What this task involves ->
A faithful transcription of all the records is required.

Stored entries
- Opening Delimiter -
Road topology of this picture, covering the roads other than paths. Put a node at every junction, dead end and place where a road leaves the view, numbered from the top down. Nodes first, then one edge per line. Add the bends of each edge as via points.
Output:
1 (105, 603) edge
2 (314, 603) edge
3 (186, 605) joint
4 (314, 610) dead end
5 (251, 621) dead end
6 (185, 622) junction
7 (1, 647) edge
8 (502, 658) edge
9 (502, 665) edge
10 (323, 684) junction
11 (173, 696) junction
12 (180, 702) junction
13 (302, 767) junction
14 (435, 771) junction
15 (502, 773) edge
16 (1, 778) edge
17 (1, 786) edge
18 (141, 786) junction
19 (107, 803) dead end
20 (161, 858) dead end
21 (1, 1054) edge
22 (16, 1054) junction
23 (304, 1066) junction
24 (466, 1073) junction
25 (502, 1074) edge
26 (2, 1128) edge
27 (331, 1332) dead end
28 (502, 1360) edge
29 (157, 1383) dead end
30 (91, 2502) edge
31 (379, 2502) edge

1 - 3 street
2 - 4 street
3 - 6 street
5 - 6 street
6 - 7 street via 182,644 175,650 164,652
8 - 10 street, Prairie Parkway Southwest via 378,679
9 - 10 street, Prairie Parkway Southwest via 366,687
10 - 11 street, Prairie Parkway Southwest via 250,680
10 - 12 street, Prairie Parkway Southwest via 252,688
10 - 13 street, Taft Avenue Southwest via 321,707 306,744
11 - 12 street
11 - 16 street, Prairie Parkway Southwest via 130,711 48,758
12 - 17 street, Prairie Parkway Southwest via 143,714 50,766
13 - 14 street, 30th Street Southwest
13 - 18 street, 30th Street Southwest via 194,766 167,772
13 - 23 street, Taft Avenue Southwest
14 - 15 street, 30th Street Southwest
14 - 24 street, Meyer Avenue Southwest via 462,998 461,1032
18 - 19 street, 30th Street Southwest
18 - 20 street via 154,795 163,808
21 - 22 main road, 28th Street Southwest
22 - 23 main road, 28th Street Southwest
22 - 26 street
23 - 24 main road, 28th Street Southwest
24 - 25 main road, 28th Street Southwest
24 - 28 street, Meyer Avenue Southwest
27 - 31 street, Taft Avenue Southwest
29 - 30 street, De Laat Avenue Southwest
- Closing Delimiter -
Response below ->
Road topology of this picture, covering the roads other than paths. Put a node at every junction, dead end and place where a road leaves the view, numbered from the top down. Nodes first, then one edge per line. Add the bends of each edge as via points.
Output:
1 (105, 603) edge
2 (314, 603) edge
3 (186, 605) joint
4 (314, 610) dead end
5 (251, 621) dead end
6 (185, 622) junction
7 (1, 647) edge
8 (502, 658) edge
9 (502, 665) edge
10 (323, 684) junction
11 (173, 696) junction
12 (180, 702) junction
13 (302, 767) junction
14 (435, 771) junction
15 (502, 773) edge
16 (1, 778) edge
17 (1, 786) edge
18 (141, 786) junction
19 (107, 803) dead end
20 (161, 858) dead end
21 (1, 1054) edge
22 (16, 1054) junction
23 (304, 1066) junction
24 (466, 1073) junction
25 (502, 1074) edge
26 (2, 1128) edge
27 (331, 1332) dead end
28 (502, 1360) edge
29 (157, 1383) dead end
30 (91, 2502) edge
31 (379, 2502) edge

1 - 3 street
2 - 4 street
3 - 6 street
5 - 6 street
6 - 7 street via 182,644 175,650 164,652
8 - 10 street, Prairie Parkway Southwest via 378,679
9 - 10 street, Prairie Parkway Southwest via 366,687
10 - 11 street, Prairie Parkway Southwest via 250,680
10 - 12 street, Prairie Parkway Southwest via 252,688
10 - 13 street, Taft Avenue Southwest via 321,707 306,744
11 - 12 street
11 - 16 street, Prairie Parkway Southwest via 130,711 48,758
12 - 17 street, Prairie Parkway Southwest via 143,714 50,766
13 - 14 street, 30th Street Southwest
13 - 18 street, 30th Street Southwest via 194,766 167,772
13 - 23 street, Taft Avenue Southwest
14 - 15 street, 30th Street Southwest
14 - 24 street, Meyer Avenue Southwest via 462,998 461,1032
18 - 19 street, 30th Street Southwest
18 - 20 street via 154,795 163,808
21 - 22 main road, 28th Street Southwest
22 - 23 main road, 28th Street Southwest
22 - 26 street
23 - 24 main road, 28th Street Southwest
24 - 25 main road, 28th Street Southwest
24 - 28 street, Meyer Avenue Southwest
27 - 31 street, Taft Avenue Southwest
29 - 30 street, De Laat Avenue Southwest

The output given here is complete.